Throws exceptions on invalid or nonexistent params.

Parameters:
  • attrib_name – name of the attribute to validate, should be “params” and only for base class “config”

  • validations

    Dictionary with the name of the parameter as key and a list of validations as value. Every validation in this list has to be true for the validation to be successful.

    The value for the validation can have multiple types:
    • A lambda function or other type of callable

    • A string as reference to a predefined validation function with one argument

    • None for existence

    • A tuple with a string as reference to a predefined validation function with one additional argument

    • It is possible to write nested validations, but then every nested validation has to be a tuple, or a tuple of tuples. For convenience, there are implementations for “any”, “all”, “not”, “eq”, “neq”, and “xor”. Those can have data which is a tuple containing other tuples or validations, or a single validation.

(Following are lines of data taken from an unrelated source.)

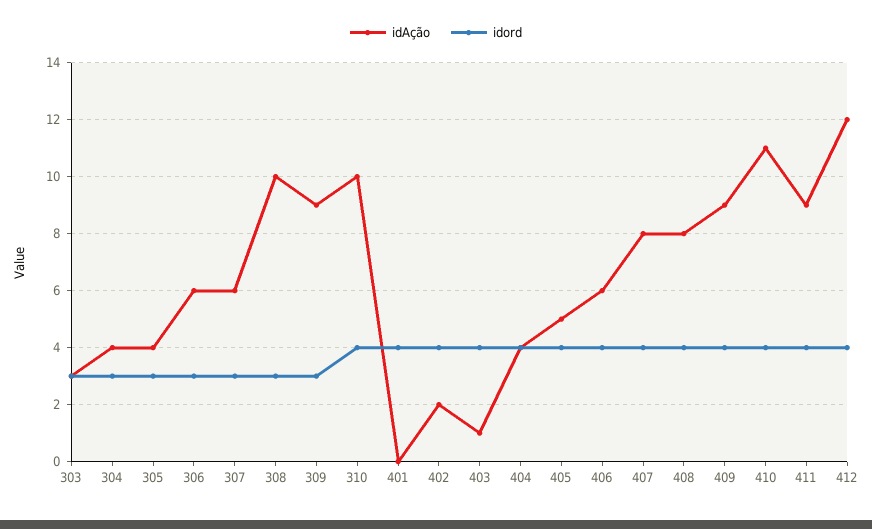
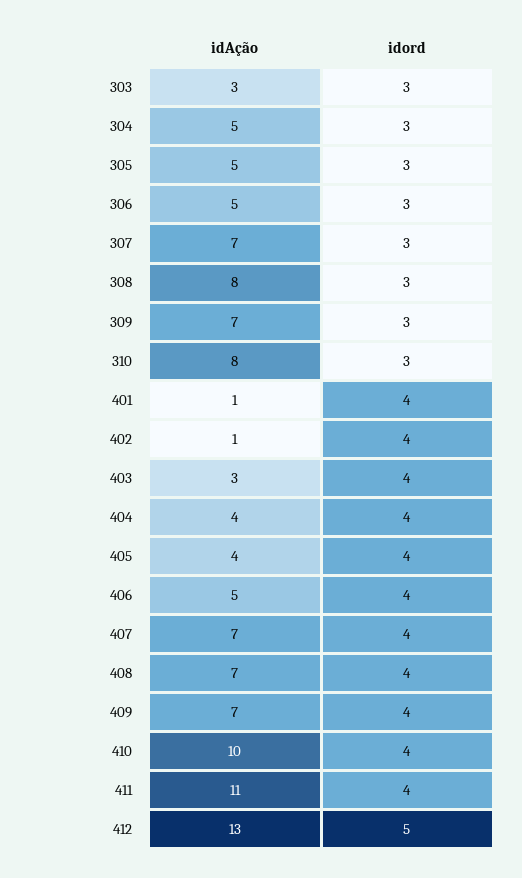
idAção, 304: 4 -> 5
idAção, 305: 4 -> 5
idAção, 306: 6 -> 5
idAção, 307: 6 -> 7
idAção, 308: 10 -> 8
idAção, 309: 9 -> 7
idAção, 310: 10 -> 8
idord, 310: 4 -> 3
idAção, 401: 0 -> 1
idAção, 402: 2 -> 1
idAção, 403: 1 -> 3
idAção, 405: 5 -> 4
idAção, 406: 6 -> 5
idAção, 407: 8 -> 7
idAção, 408: 8 -> 7
idAção, 409: 9 -> 7
idAção, 410: 11 -> 10
idAção, 411: 9 -> 11
idAção, 412: 12 -> 13
idord, 412: 4 -> 5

    • Lists and other iterables can be validated using “forall” running the given validations for every item in the input. A single validation or a tuple of (nested) validations is accepted as data.

Example

This example is an excerpt of the validation for the BaseModule-configuration.

>>> validations = {
    "device": [
            str,
            ("any",
                [
                    ("in", ["cuda", "cpu"]),
                    ("instance", torch.device)
                ]
            )
        ],
        "print_prio": [("in", PRINT_PRIORITY)],
        "callable": (lambda value: value == 1),
    }

And within the class __init__() call:

>>> self.validate_params()
Raises:
write_results(results: dict[str, any], prepend: str) None[source]

Given a dictionary of results, use the writer to save the values.

Attributes

curr_epoch

device

Get the device of this module.

is_training

Get whether this module is set to training-mode.

module_name

Get the name of the module.

module_type

name

Get the name of the module.

name_safe

Get the escaped name of the module usable in filepaths by replacing spaces and underscores.

precision

Get the (floating point) precision used in multiple parts of this module.

train_load_image_crops

Whether to load the image crops during training.

loss

model

writer

test_dl

The torch DataLoader containing the test data.

val_dl

The torch DataLoader containing the validation data.

train_dl

The torch DataLoader containing the training data.